__YOUR GOAL__. If a line in the listing carries the word "Kota", return a copy of that line.
BEGIN INPUT
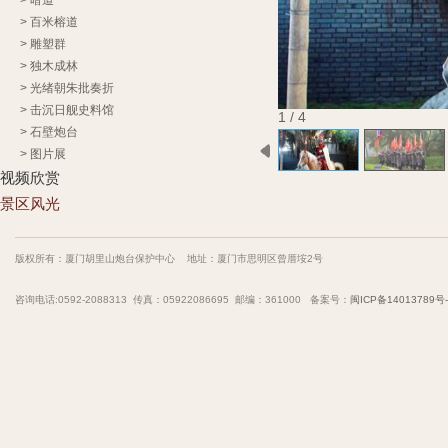
>
暗道
>
百米榕道
>
雕塑群
>
独木成林
>
光绪朝朱批奏折
>
击沉日舰史料馆
1 / 4
>
石壁炮台
>
图片展
视频欣赏
景区风光
版权所有：厦门胡里山炮台保护中心 地址：厦门市思明区曾厝垵2号
咨询电话:0592-2088313 传真：05922086695 邮编：361000 备案号：
闽ICP备14013789号-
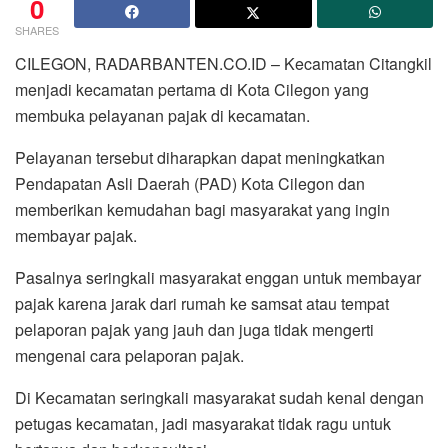
0
SHARES
CILEGON, RADARBANTEN.CO.ID – Kecamatan Citangkil
menjadi kecamatan pertama di Kota Cilegon yang
membuka pelayanan pajak di kecamatan.
Pelayanan tersebut diharapkan dapat meningkatkan
Pendapatan Asli Daerah (PAD) Kota Cilegon dan
memberikan kemudahan bagi masyarakat yang ingin
membayar pajak.
Pasalnya seringkali masyarakat enggan untuk membayar
pajak karena jarak dari rumah ke samsat atau tempat
pelaporan pajak yang jauh dan juga tidak mengerti
mengenai cara pelaporan pajak.
Di Kecamatan seringkali masyarakat sudah kenal dengan
petugas kecamatan, jadi masyarakat tidak ragu untuk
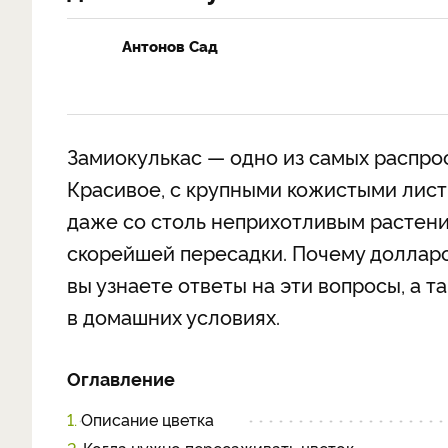
Антонов Сад
Замиокулькас — одно из самых распро
Красивое, с крупными кожистыми лист
даже со столь неприхотливым растен
скорейшей пересадки. Почему долларо
вы узнаете ответы на эти вопросы, а 
в домашних условиях.
Оглавление
1.
Описание цветка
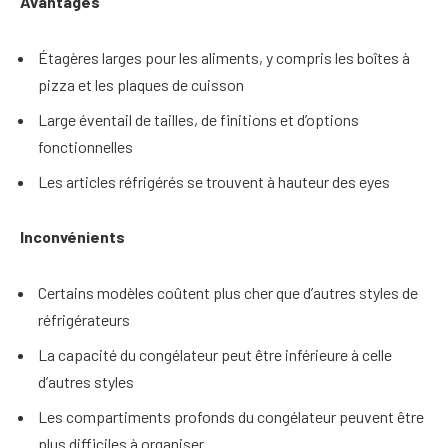
Avantages
Étagères larges pour les aliments, y compris les boîtes à
pizza et les plaques de cuisson
Large éventail de tailles, de finitions et d’options
fonctionnelles
Les articles réfrigérés se trouvent à hauteur des eyes
Inconvénients
Certains modèles coûtent plus cher que d’autres styles de
réfrigérateurs
La capacité du congélateur peut être inférieure à celle
d’autres styles
Les compartiments profonds du congélateur peuvent être
plus difficiles à organiser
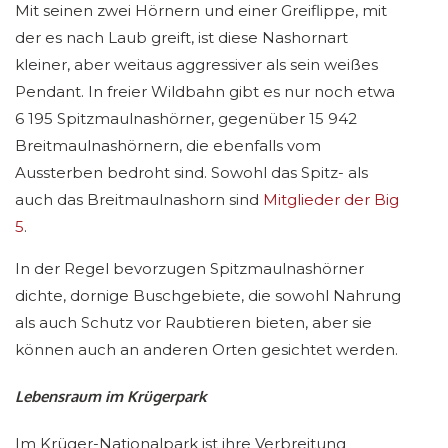
Mit seinen zwei Hörnern und einer Greiflippe, mit
der es nach Laub greift, ist diese Nashornart
kleiner, aber weitaus aggressiver als sein weißes
Pendant. In freier Wildbahn gibt es nur noch etwa
6 195 Spitzmaulnashörner, gegenüber 15 942
Breitmaulnashörnern, die ebenfalls vom
Aussterben bedroht sind. Sowohl das Spitz- als
auch das Breitmaulnashorn sind
Mitglieder der Big
5
.
In der Regel bevorzugen Spitzmaulnashörner
dichte, dornige Buschgebiete, die sowohl Nahrung
als auch Schutz vor Raubtieren bieten, aber sie
können auch an anderen Orten gesichtet werden.
Lebensraum im Krügerpark
Im Krüger-Nationalpark ist ihre Verbreitung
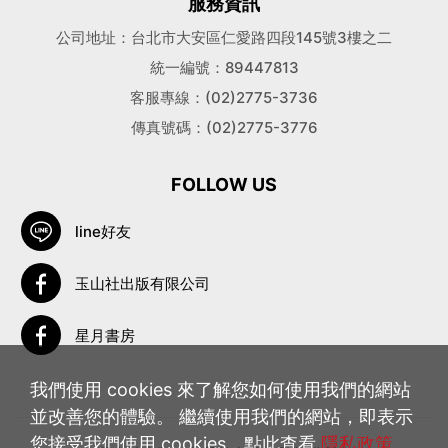
服務資訊
公司地址：台北市大安區仁愛路四段145號3樓之二
統一編號：89447813
客服專線：(02)2775-3736
傳真號碼：(02)2775-3776
FOLLOW US
line好友
玉山社出版有限公司
星月書房
我們使用 cookies 來了解您如何使用我們的網站
並改善您的體驗。 繼續使用我們的網站，即表示
您接受我們使用 cookies，點此查看
隱私政策
。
END INPUT
__ANSWER TO THIS TASK__.
menjadi kecamatan pertama di Kota Cilegon yang
Pendapatan Asli Daerah (PAD) Kota Cilegon dan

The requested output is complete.